- _Passage provided_:
This article, originally published at 6:54 p.m. on Friday, Aug. 19, 2016, has been updated with legal records and market data.
JPMorgan Chase (JPM - Get Report) will avoid liabilities of $6 billion or more in a settlement ending litigation with Deutsche Bank National Trust and the Federal Deposit Insurance Corp. over defective home loans from Washington Mutual, the failed bank that CEO Jamie Dimon purchased during the financial crisis.
The New York company will also receive $645 million in cash, in turn dropping its claims of more than $1 billion against Washington Mutual's receivership, according to a regulatory filing on Friday. The settlement, which still must be approved by the courts, brings to a close Deutsche's suit on behalf of more than 100 trusts holding mortgage-backed securities from WaMu as well as JPMorgan's claim in a separate suit that the FDIC failed to honor all of its financial obligations after the WaMu sale.

- _Problem requirements_: Please reproduce the part of the JPMorgan settlement article between "JPMorgan Chase (JPM" and "the WaMu sale.", inclusive, without changing a word.

- _Information supplied_:

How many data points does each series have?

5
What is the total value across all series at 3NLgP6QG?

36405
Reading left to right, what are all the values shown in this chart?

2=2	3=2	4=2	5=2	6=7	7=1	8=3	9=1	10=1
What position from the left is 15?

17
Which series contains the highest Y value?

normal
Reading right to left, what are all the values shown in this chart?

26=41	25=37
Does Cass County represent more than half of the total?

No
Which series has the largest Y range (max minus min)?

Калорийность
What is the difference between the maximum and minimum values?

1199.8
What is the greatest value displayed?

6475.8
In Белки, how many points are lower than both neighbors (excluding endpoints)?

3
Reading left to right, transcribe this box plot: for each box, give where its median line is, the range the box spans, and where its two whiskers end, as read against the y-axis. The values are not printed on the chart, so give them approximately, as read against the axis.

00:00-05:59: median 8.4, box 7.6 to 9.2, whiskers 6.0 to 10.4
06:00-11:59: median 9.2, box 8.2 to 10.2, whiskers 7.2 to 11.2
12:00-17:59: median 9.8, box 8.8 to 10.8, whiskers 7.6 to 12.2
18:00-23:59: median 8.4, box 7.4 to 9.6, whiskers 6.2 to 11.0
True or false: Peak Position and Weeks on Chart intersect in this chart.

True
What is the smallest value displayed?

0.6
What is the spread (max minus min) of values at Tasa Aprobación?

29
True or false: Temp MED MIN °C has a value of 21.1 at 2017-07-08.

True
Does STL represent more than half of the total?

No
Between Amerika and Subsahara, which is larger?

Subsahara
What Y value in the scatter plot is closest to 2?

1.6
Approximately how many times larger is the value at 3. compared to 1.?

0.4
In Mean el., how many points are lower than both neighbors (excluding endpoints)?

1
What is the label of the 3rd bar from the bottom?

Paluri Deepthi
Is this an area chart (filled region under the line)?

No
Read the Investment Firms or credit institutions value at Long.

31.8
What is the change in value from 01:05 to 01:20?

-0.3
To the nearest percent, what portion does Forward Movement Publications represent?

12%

- _Answer_:
JPMorgan Chase (JPM - Get Report) will avoid liabilities of $6 billion or more in a settlement ending litigation with Deutsche Bank National Trust and the Federal Deposit Insurance Corp. over defective home loans from Washington Mutual, the failed bank that CEO Jamie Dimon purchased during the financial crisis.
The New York company will also receive $645 million in cash, in turn dropping its claims of more than $1 billion against Washington Mutual's receivership, according to a regulatory filing on Friday. The settlement, which still must be approved by the courts, brings to a close Deutsche's suit on behalf of more than 100 trusts holding mortgage-backed securities from WaMu as well as JPMorgan's claim in a separate suit that the FDIC failed to honor all of its financial obligations after the WaMu sale.